Ethiopian spice exporter discovers new markets in Africa

Senai Wolderufael is the 27 year-old Ethiopian entrepreneur behind Feed Green Ethiopia Exports. Prior to starting the company in 2012, Wolderufael was a customer service agent at Ethiopian Airlines where he noticed members of the Ethiopian diaspora carrying bags full of Ethiopian spice blends – such as Berbere and Shiro – when travelling back to the west.

Senai Wolderufael, founder of Feed Green Ethiopia Exports

Senai Wolderufael, founder of Feed Green Ethiopia Exports

Seeing the demand, Wolderufael had the idea to get his export business licence and produce Ethiopian spice blends to supply his countrymen living in the US and Europe.

Wolderufael and his business partner, Eyob Weldegabriel, started Feed Green Ethiopia Exports with less than US$2,000 startup capital. The company has since found new export markets for its spices and processed food products in Africa, and has also recently decided to start exporting Ethiopian coffee. How we made it in Africa speaks to Wolderufael about the potential he sees for the business in Africa, and what it is like to be a young entrepreneur in Ethiopia.

When you initially started your company, you were catering purely to the Ethiopian diaspora but have since started exporting your spices to other African countries. Tell us about this potential.

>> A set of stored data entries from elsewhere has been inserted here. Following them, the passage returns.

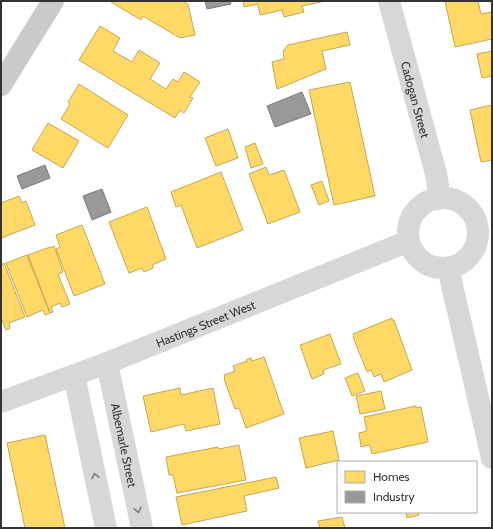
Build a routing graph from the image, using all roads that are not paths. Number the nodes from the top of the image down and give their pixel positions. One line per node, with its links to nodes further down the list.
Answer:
1 (53, 1): 3 (main road)
2 (389, 1): 4 (street, Cadogan Street)
3 (1, 85)
4 (438, 199): 5 (street); 6 (street)
5 (484, 224): 7 (street)
6 (409, 241): 7 (street); 8 (street, Hastings Street West)
7 (448, 268): 11 (street)
8 (107, 363): 9 (street, Hastings Street West); 13 (street, Albemarle Street, one-way to 13)
9 (74, 375): 10 (street, Hastings Street West); 12 (street, one-way to 9)
10 (1, 402)
11 (492, 458)
12 (106, 528)
13 (142, 528)

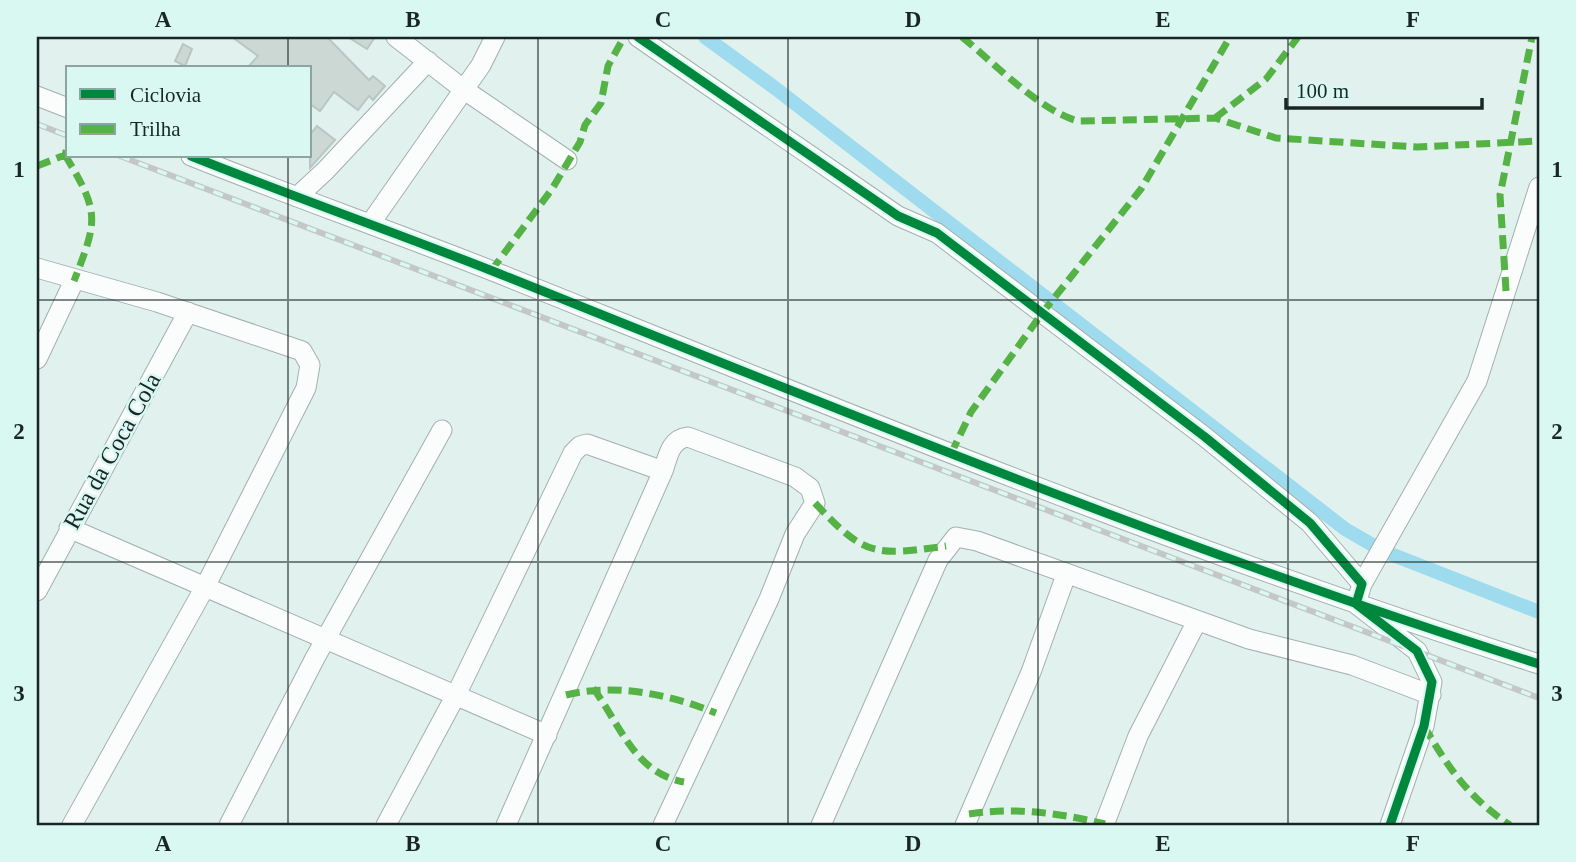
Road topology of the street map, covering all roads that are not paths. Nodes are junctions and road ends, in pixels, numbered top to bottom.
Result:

We were targeting Ethiopian restaurants all over the world, shipping them processed food products and spices. We then moved onto international clients who are not Ethiopians, shipping them internationally known spices like black cumin, caraway seeds, ginger and the like. We started to learn that some African countries actually import some of these spices from Asia, which we can easily supply at good quality and at a better price. We now know that even Africa is a huge market for our products. So this led us to [see] the huge potential market some African countries like Nigeria and Ghana possess, so we also started [focusing] on that too.

Where do you source your spices from?

We get our spices straight from farmers on their farms. We offer them good prices if they give us good quality. With this we developed a good business relationship with our suppliers; they understand us, as we understand them. We collect the spices and then process them further – we wash them, dry them, inspect them by hand, and then we pack them. For our dry food items, we have our own production in two of our production facilities in Addis Ababa. Production of our dry food items takes up to 20 days depending on the quantity.

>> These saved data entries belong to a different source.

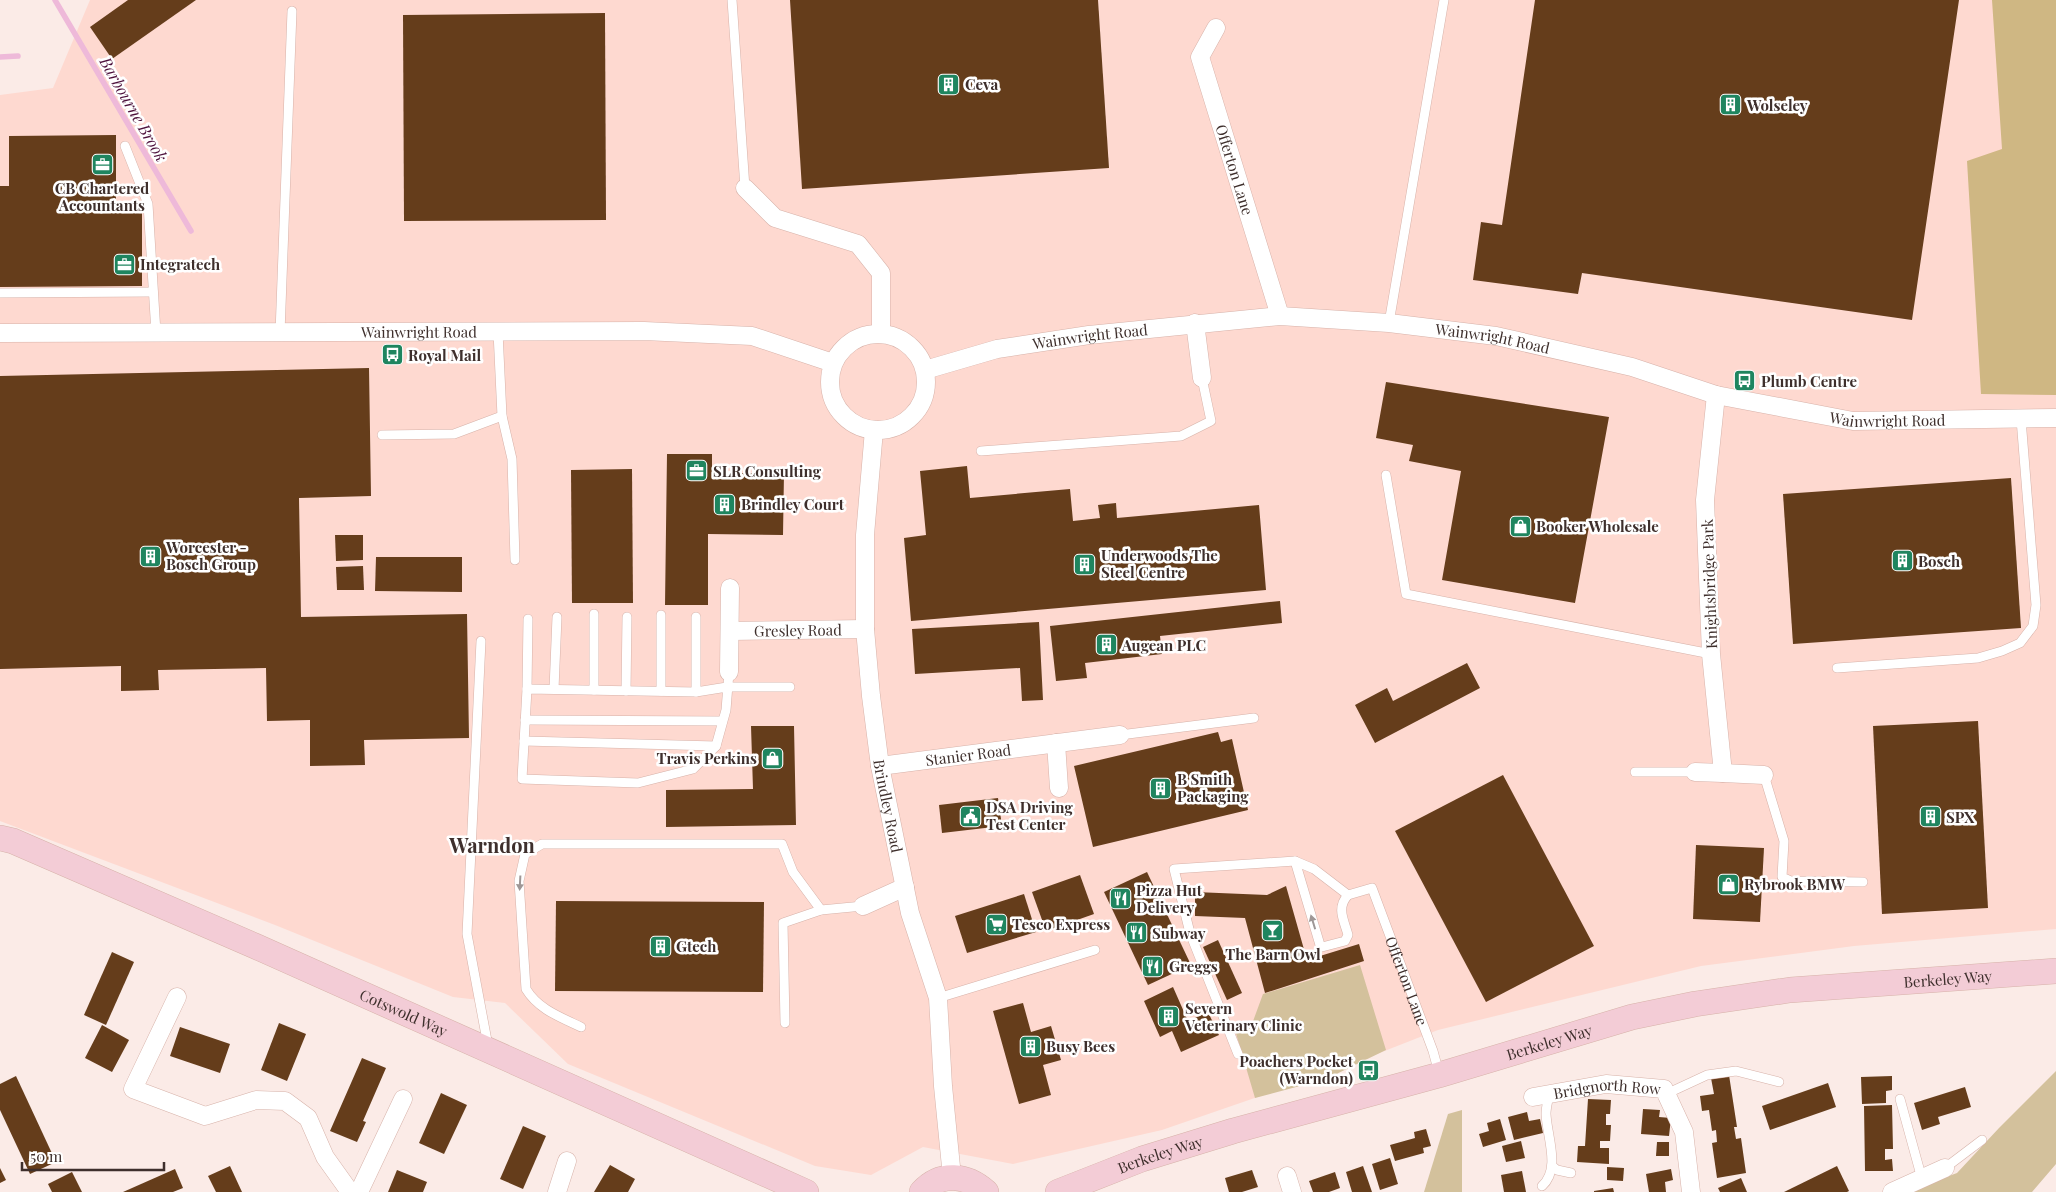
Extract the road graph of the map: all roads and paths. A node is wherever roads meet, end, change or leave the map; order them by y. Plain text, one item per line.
1 (732, 0) edge
2 (1444, 0) edge
3 (292, 11) dead end
4 (1216, 28) dead end
5 (125, 146) dead end
6 (745, 188) joint
7 (153, 292) junction
8 (0, 293) edge
9 (1280, 316) junction
10 (1195, 323) junction
11 (1389, 323) junction
12 (498, 332) junction
13 (0, 333) edge
14 (156, 333) junction
15 (280, 333) junction
16 (881, 333) junction
17 (833, 363) junction
18 (925, 370) junction
19 (1202, 378) joint
20 (1716, 395) junction
21 (502, 416) junction
22 (2056, 418) edge
23 (2021, 419) junction
24 (874, 430) junction
25 (382, 435) dead end
26 (981, 450) dead end
27 (1386, 475) dead end
28 (515, 560) dead end
29 (730, 588) dead end
30 (594, 614) dead end
31 (661, 615) dead end
32 (556, 616) dead end
33 (627, 617) dead end
34 (696, 617) dead end
35 (528, 619) dead end
36 (865, 630) junction
37 (730, 631) junction
38 (480, 641) dead end
39 (1711, 654) junction
40 (1838, 668) dead end
41 (728, 680) junction
42 (790, 687) dead end
43 (526, 689) junction
44 (554, 689) junction
45 (594, 690) junction
46 (626, 690) junction
47 (661, 691) junction
48 (696, 692) junction
49 (1254, 718) dead end
50 (525, 720) junction
51 (722, 721) junction
52 (1120, 735) joint
53 (524, 741) junction
54 (1056, 743) junction
55 (716, 746) junction
56 (880, 766) junction
57 (1635, 772) dead end
58 (1694, 772) joint
59 (1723, 773) junction
60 (1764, 775) joint
61 (1060, 788) dead end
62 (0, 838) edge
63 (1295, 861) junction
64 (1863, 882) dead end
65 (905, 887) junction
66 (1348, 895) junction
67 (863, 906) joint
68 (821, 910) junction
69 (1095, 950) dead end
70 (2056, 971) edge
71 (177, 998) dead end
72 (938, 998) junction
73 (785, 1023) dead end
74 (581, 1027) dead end
75 (489, 1051) junction
76 (1238, 1054) dead end
77 (1439, 1075) junction
78 (1778, 1082) dead end
79 (1666, 1094) junction
80 (1541, 1096) joint
81 (403, 1099) dead end
82 (1900, 1099) dead end
83 (1982, 1140) dead end
84 (567, 1161) dead end
85 (1552, 1166) junction
86 (1944, 1168) joint
87 (1571, 1173) dead end
88 (952, 1177) junction
89 (1922, 1179) junction
90 (1542, 1186) dead end
91 (350, 1192) edge
92 (358, 1192) edge
93 (557, 1192) edge
94 (806, 1192) edge
95 (922, 1192) edge
96 (986, 1192) edge
97 (1058, 1192) edge
98 (1691, 1192) edge
99 (1892, 1192) edge

1 - 6 lane
2 - 11 lane
3 - 15 lane
4 - 9 street, Offerton Lane
5 - 7 lane
6 - 16 street
7 - 8 lane
7 - 14 lane
9 - 10 street, Wainwright Road
9 - 11 street, Wainwright Road
10 - 18 street, Wainwright Road
10 - 19 street
11 - 20 street, Wainwright Road
12 - 15 street, Wainwright Road
12 - 17 street, Wainwright Road
12 - 21 lane
13 - 14 street, Wainwright Road
14 - 15 street, Wainwright Road
16 - 17 street
16 - 18 street
17 - 24 street
18 - 24 street
19 - 26 lane
20 - 23 street, Wainwright Road
20 - 39 street, Knightsbridge Park
21 - 25 lane
21 - 28 lane
22 - 23 street, Wainwright Road
23 - 40 lane
24 - 36 street, Brindley Road
27 - 39 lane
29 - 37 street
30 - 45 lane
31 - 47 lane
32 - 44 lane
33 - 46 lane
34 - 48 lane
35 - 43 lane
36 - 37 street, Gresley Road
36 - 56 street, Brindley Road
37 - 41 street
38 - 75 lane
39 - 59 street, Knightsbridge Park
41 - 42 lane
41 - 48 lane
41 - 51 lane
43 - 44 lane
43 - 50 lane
44 - 45 lane
45 - 46 lane
46 - 47 lane
47 - 48 lane
49 - 52 lane
50 - 51 lane
50 - 53 lane
51 - 55 lane
52 - 54 street, Stanier Road
53 - 55 lane
53 - 55 lane
54 - 56 street, Stanier Road
54 - 61 street
56 - 65 street, Brindley Road
57 - 58 lane
58 - 59 street
59 - 60 street
60 - 64 lane
62 - 75 main road, Cotswold Way
63 - 66 lane
66 -> 63 lane
63 - 76 lane
65 - 67 street
65 - 72 street, Brindley Road
66 - 77 lane, Offerton Lane
67 - 68 lane
68 - 73 lane
68 -> 74 lane
69 - 72 lane
70 - 77 main road, Berkeley Way
71 - 91 street
72 - 88 street, Brindley Road
75 - 94 main road, Cotswold Way
77 - 97 main road, Berkeley Way
78 - 79 lane
79 - 80 street, Bridgnorth Row
79 - 98 street, Bridgnorth Row
80 - 85 lane
81 - 92 street
82 - 89 lane
83 - 86 lane
84 - 93 street
85 - 87 lane
85 - 90 lane
86 - 89 street
88 - 95 main road
88 - 96 main road
89 - 99 street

What are some of the challenges you face as an entrepreneur in Ethiopia?

As a business in Ethiopia we faced many challenges. One of the main challenges we face every day would be a lack of information. Since Ethiopia is a developing country, rules and regulations change frequently, and we will learn of the changes when we face them, or when the rules apply to us, and that causes us to delay on delivery of shipments. We also face some challenges like price fluctuation, infrastructure and logistical problems which are understandable as we live in Ethiopia. But as an exporter we also get benefits from the government, as the government appreciates and helps exporters.

Do you think it is becoming easier or more difficult to be an entrepreneur in Ethiopia?

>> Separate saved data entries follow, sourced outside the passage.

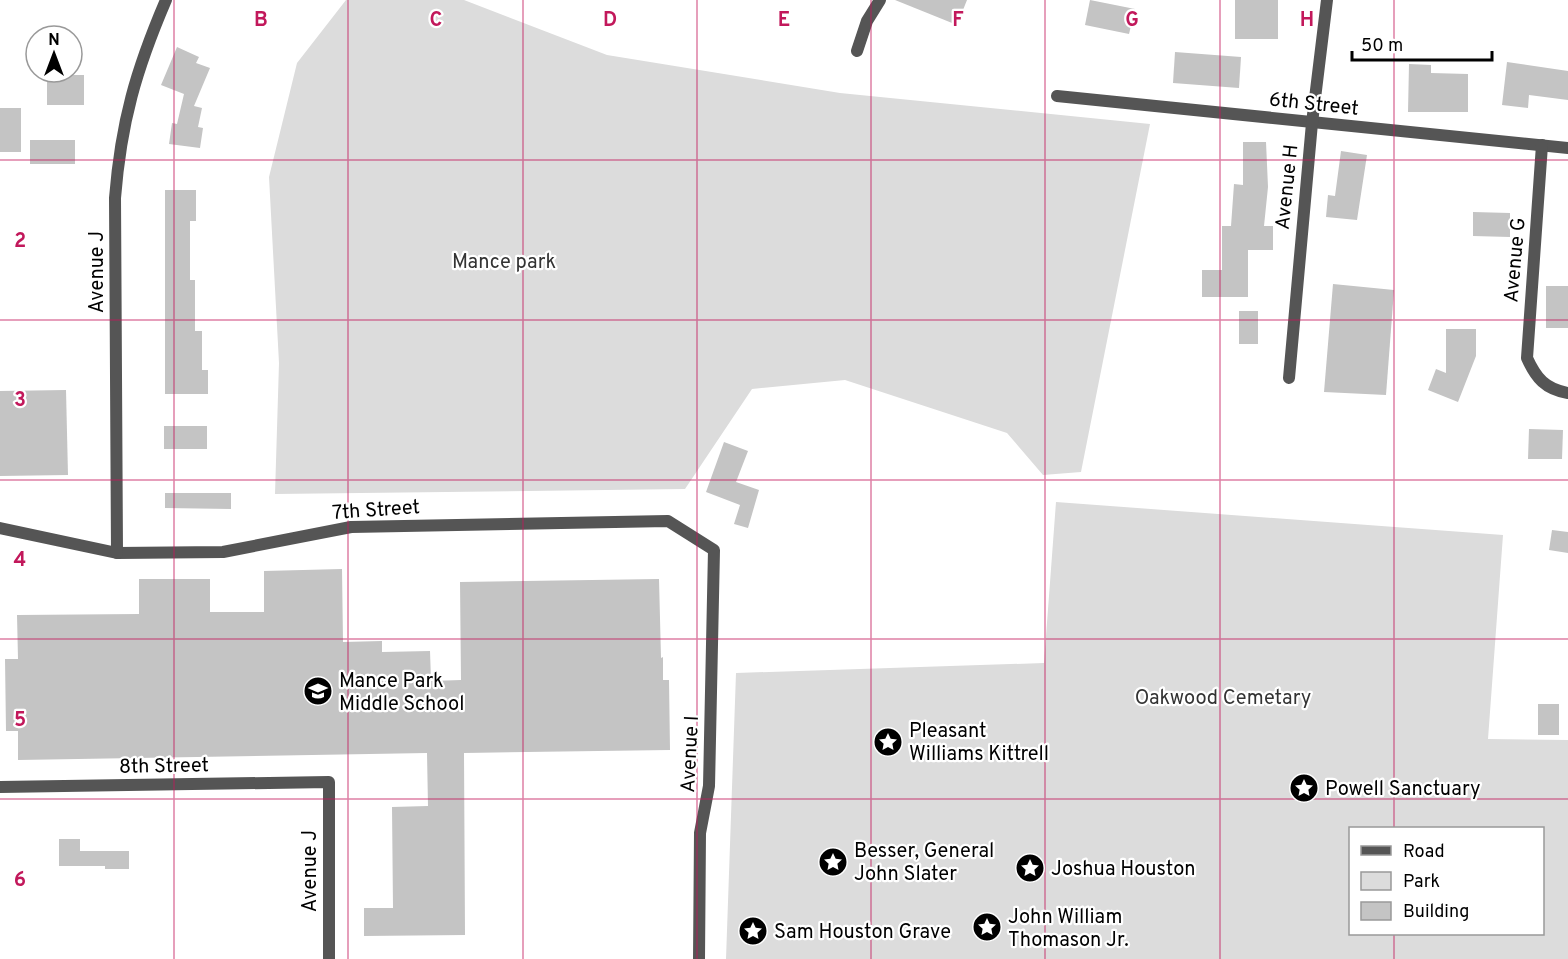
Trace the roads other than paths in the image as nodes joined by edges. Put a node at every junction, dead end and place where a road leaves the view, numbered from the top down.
1 (166, 0) edge
2 (880, 0) edge
3 (1327, 0) edge
4 (857, 51) dead end
5 (1057, 96) dead end
6 (1312, 123) junction
7 (1542, 145) junction
8 (1568, 148) edge
9 (1289, 378) dead end
10 (1568, 393) edge
11 (0, 528) edge
12 (714, 550) joint
13 (117, 552) junction
14 (328, 782) joint
15 (0, 787) edge
16 (329, 959) edge
17 (699, 959) edge

1 - 13 street, Avenue J
2 - 4 street
3 - 6 street, Avenue H
5 - 6 street, 6th Street
6 - 7 street, 6th Street
6 - 9 street, Avenue H
7 - 8 street, 6th Street
7 - 10 street, Avenue G
11 - 13 street, 7th Street
12 - 13 street, 7th Street
12 - 17 street, Avenue I
14 - 15 street, 8th Street
14 - 16 street, Avenue J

I believe it’s easier to be an entrepreneur in Ethiopia, as the country has a huge potential, and the country is developing very fast. This opens up many opportunities for young people like us to start something that can help themselves and their country.

What characteristics do you think make a good entrepreneur?

I believe an entrepreneur should be strong, hard working, patient, a risk taker, a person who can see things from a wide perspective, a person who can forecast the future and a person who is not afraid.

Where would you like to see you and your company in five to 10 years?

After 10 years, I see Feed Green Ethiopia Exports becoming one of the largest food companies on the continent. When we started in January 2013, we started with less than $2,000, but at the end of December 2013, we had a revenue of more than $100,000. This gave us a big morale [boost] to go further, and we are working hard to triple our revenue by the end of this year. And as of April 2014, we will enter into the huge coffee market. Ethiopian coffee is one of the best qualities in the world and the country is number one in Africa for exporting coffee… So currently, we have three projects at hand: international spices, Ethiopian processed food products and now coffee. I guess we will have to see what the next decade holds for Feed Green Ethiopia Exports.